• Text segment:
I worry, however, that enthusiasm for A.I. is preventing us from reckoning with its looming effects on society. Despite its name, there is nothing “artificial” about this technology — it is made by humans, intended to behave like humans and affects humans. So if we want it to play a positive role in tomorrow’s world, it must be guided by human concerns.

I call this approach “human-centered A.I.” It consists of three goals that can help responsibly guide the development of intelligent machines.

First, A.I. needs to reflect more of the depth that characterizes our own intelligence. Consider the richness of human visual perception. It’s complex and deeply contextual, and naturally balances our awareness of the obvious with a sensitivity to nuance. By comparison, machine perception remains strikingly narrow.

Sometimes this difference is trivial. For instance, in my lab, an image-captioning algorithm once fairly summarized a photo as “a man riding a horse” but failed to note the fact that both were bronze sculptures. Other times, the difference is more profound, as when the same algorithm described an image of zebras grazing on a savanna beneath a rainbow. While the summary was technically correct, it was entirely devoid of aesthetic awareness, failing to detect any of the vibrancy or depth a human would naturally appreciate.

That may seem like a subjective or inconsequential critique, but it points to a major aspect of human perception beyond the grasp of our algorithms. How can we expect machines to anticipate our needs — much less contribute to our well-being — without insight into these “fuzzier” dimensions of our experience?

• Activity:
Write out the passage about human-centered A.I. word for word, starting at the words "I worry, however, that" and stopping after "of intelligent machines.".

• Data below:

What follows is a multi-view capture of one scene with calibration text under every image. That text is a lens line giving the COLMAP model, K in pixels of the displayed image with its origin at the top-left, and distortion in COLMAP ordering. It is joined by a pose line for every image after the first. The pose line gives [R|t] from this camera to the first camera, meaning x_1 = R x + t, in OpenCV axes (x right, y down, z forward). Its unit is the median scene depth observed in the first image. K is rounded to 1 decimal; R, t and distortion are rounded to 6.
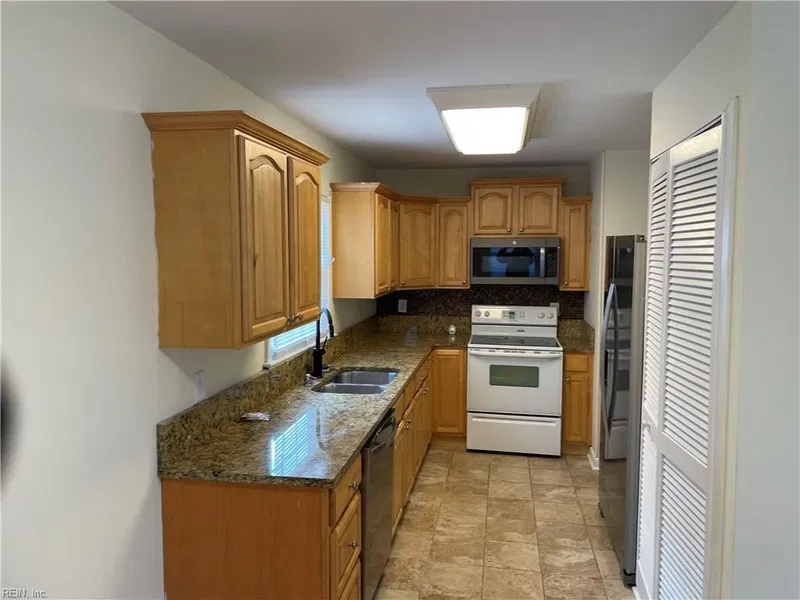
lens RADIAL K [[601.4, 0, 401.7], [0, 601.4, 293.4], [0, 0, 1]] dist [0.069024, -0.101500]
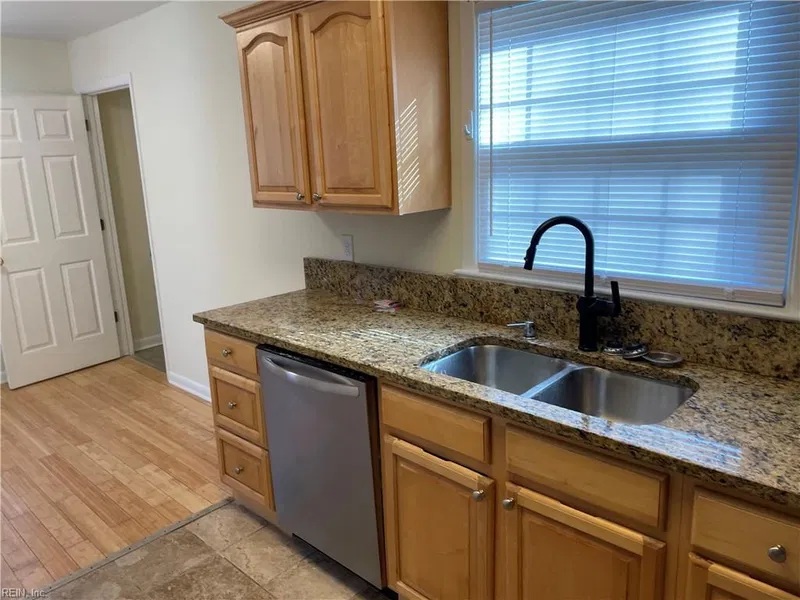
lens RADIAL K [[601.4, 0, 401.7], [0, 601.4, 293.4], [0, 0, 1]] dist [0.069024, -0.101500]
pose [[-0.554473, 0.203432, -0.806954, 0.624854], [-0.021732, 0.965792, 0.258407, -0.069857], [0.831918, 0.160816, -0.531084, 1.918235]]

• Output for this task:
I worry, however, that enthusiasm for A.I. is preventing us from reckoning with its looming effects on society. Despite its name, there is nothing “artificial” about this technology — it is made by humans, intended to behave like humans and affects humans. So if we want it to play a positive role in tomorrow’s world, it must be guided by human concerns.

I call this approach “human-centered A.I.” It consists of three goals that can help responsibly guide the development of intelligent machines.